Monday, June 30, 2008

slow fiz

Loretta Lynn's 2004 disc, "Van Lear Rose," was a remarkably modern-sounding record for the country-music veteran, thanks to the production and guitar-work of the White Stripes' Jack White. But for all the fashionably zitherish keening of the guitars, the CD's most popular song starts off with a paean to an anachronistic drink. http://Louis-J-sheehan.info"Well, Portland Oregon and Sloe Gin Fizz," sings the coal miner's daughter, "if that ain't love then tell me what is."


The Sloe Gin Fizz is that strange drink that few have actually tasted but whose name almost everyone has heard. This works for a lyricist because it taps into a deep reservoir of linguistic recognition while remaining rather mysterious. And it doesn't hurt that the drink's name also allows for the employment of a stock joke that turns on the fact that most people hear "slow" rather than "sloe" -- the purplish-red berry of the blackthorn bush that gives the liqueur its flavor. "Well, sloe gin fizz works mighty fast," Loretta Lynn sings, "when you drink it by the pitcher and not by the glass." In Dickens's England, a glass of sloe gin mixed with gin was known as a "Slow and Quick." More recently, in "Jitterbug Perfume," Tom Robbins lists a litany of drinks that includes "Two sloe-gin fizzes, two fast gin fizzes; three martinis dry, no starch."

Tennessee Williams uses the old joke in his play "A Lovely Sunday for Creve Coeur," reveling at the speedy moves a young man could make with a young lady when aided by sloe gin and a fancy car: "The gin was slow, maybe, but that man was a fast one, seducing a girl with adjustable seats and a flask of liquor in that Flying Cloud."

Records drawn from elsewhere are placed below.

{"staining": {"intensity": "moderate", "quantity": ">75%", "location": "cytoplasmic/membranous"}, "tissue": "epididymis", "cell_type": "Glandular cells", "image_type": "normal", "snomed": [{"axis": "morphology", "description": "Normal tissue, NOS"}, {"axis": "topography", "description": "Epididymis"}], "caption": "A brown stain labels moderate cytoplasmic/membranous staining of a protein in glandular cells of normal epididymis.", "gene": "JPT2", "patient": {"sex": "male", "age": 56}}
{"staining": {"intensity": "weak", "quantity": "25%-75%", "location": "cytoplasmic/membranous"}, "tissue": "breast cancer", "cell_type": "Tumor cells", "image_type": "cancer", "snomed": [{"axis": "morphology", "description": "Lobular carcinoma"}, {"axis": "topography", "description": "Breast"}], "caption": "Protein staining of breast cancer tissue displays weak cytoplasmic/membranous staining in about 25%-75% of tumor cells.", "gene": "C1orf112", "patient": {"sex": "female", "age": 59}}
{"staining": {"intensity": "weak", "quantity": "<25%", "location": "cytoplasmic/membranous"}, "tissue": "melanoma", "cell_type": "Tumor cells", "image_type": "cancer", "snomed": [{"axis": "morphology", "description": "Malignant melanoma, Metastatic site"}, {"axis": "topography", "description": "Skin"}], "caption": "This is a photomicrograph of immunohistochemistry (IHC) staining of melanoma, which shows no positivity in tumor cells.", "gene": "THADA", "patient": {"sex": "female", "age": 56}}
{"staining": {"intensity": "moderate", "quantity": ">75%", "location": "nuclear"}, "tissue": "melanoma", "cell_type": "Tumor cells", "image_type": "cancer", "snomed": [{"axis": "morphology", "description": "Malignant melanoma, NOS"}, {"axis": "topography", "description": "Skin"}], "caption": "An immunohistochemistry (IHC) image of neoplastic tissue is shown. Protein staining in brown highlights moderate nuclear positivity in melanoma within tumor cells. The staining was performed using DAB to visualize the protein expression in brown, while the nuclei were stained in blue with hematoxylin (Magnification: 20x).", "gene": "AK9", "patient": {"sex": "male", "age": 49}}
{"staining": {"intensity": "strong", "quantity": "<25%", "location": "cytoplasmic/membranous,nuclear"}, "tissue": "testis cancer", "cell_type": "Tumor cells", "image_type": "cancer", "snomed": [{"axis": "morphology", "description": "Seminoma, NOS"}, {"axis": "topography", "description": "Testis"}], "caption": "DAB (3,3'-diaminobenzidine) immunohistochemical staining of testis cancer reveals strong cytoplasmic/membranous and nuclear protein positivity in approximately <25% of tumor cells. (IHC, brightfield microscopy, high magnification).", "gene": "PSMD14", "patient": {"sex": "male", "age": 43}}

Sweetishly easy to drink, the Sloe Gin Fizz was famous for undoing co-ed inhibitions. Historian and Kennedy-crony Arthur Schlesinger Jr., recalling his days as a Harvard undergrad in the 1930s, noted that the cocktail was "supposed to reduce the most obdurate female to acquiescence." http://Louis-J-sheehan.info

But sometimes it worked the other way around. Belle, the commercial floozy in Eugene O'Neill's play "Ah, Wilderness!" is too tough a cookie to mess with Sloe Gin Fizzes -- Gin Rickeys are her poison. "Remember," she needles a bartender, "a rickey is supposed to have gin in it." But when she aims to move along her transaction with underage Richard Miller, she plies the boy with Sloe Gin Fizzes. O'Neill knew that the drink was relatively tame (sloe gin is usually about 50 proof, as opposed to the 80 or 90 proof of regular dry gin), so he has Belle insist with a nudge that the bartender "make it a real one." It takes only a couple of spiked Fizzes to get Richard drunk. After the bartender learns that the boy's father is the editor of the town newspaper, he gives Belle the heave-ho, furious that she "told me to hand him dynamite in that fizz." When the play was improbably made into a Hollywood musical (starring 27-year-old Mickey Rooney as the wet-nosed teen) the name was changed to "Summer Holiday," but the Sloe Gin Fizzes remained.

The absence of dynamite in the average Sloe Gin Fizz is one reason it makes such an excellent summertime cooler. In 1956, the Amy Vanderbilt etiquette column recommended them as a low-test way for partygoers to have a drink without ending up too far in their cups. Back then, there were many well-advertised brands of sloe gin. But by the '80s the liqueur survived only for its role in sexually suggestive quaffs.

First there was a Screwdriver made with sloe gin instead of vodka, a Sloe Screw. Such bawdy hilarity soon inspired the addition of Southern Comfort to the mix, creating the Sloe Comfortable Screw. Later, Galliano -- of Harvey Wallbanger fame -- was added to exploit even more elaborately lewd naming opportunities. The whole bunch were taste-impaired, figuratively and literally. It is an immutable law that the naughtier a drink's name, the worse that drink tastes.

Sloe gin might well have disappeared, slinking off in shamefaced embarrassment, had the folks at England's Plymouth Gin distillery not come to the rescue. Just now arriving in the States are bottles of their liqueur made by steeping honest-to-goodness sloe berries in Plymouth's dry gin. They have used a sparing hand with the sugar, letting the cranberry-tartness of the fruit come through. It makes for a fine Sloe Gin Fizz, a drink of lemon juice, sloe gin, sugar and soda water, on ice in a highball glass.

Plymouth's sloe gin is also good enough to drink in a straight-up cocktail. In the 1930s there were variations on a drink called a Sloe Gin Cocktail using the spirit as a base and adding bits of this and that. I played around with this basic idea until, on the seventh try, I hit upon a delicious drink of two parts sloe gin to one part dry vermouth, with one dash each of lemon juice and curaƧao. Let's call it a Sloe Gin No. 7.

And please, no jokes about how fast it works.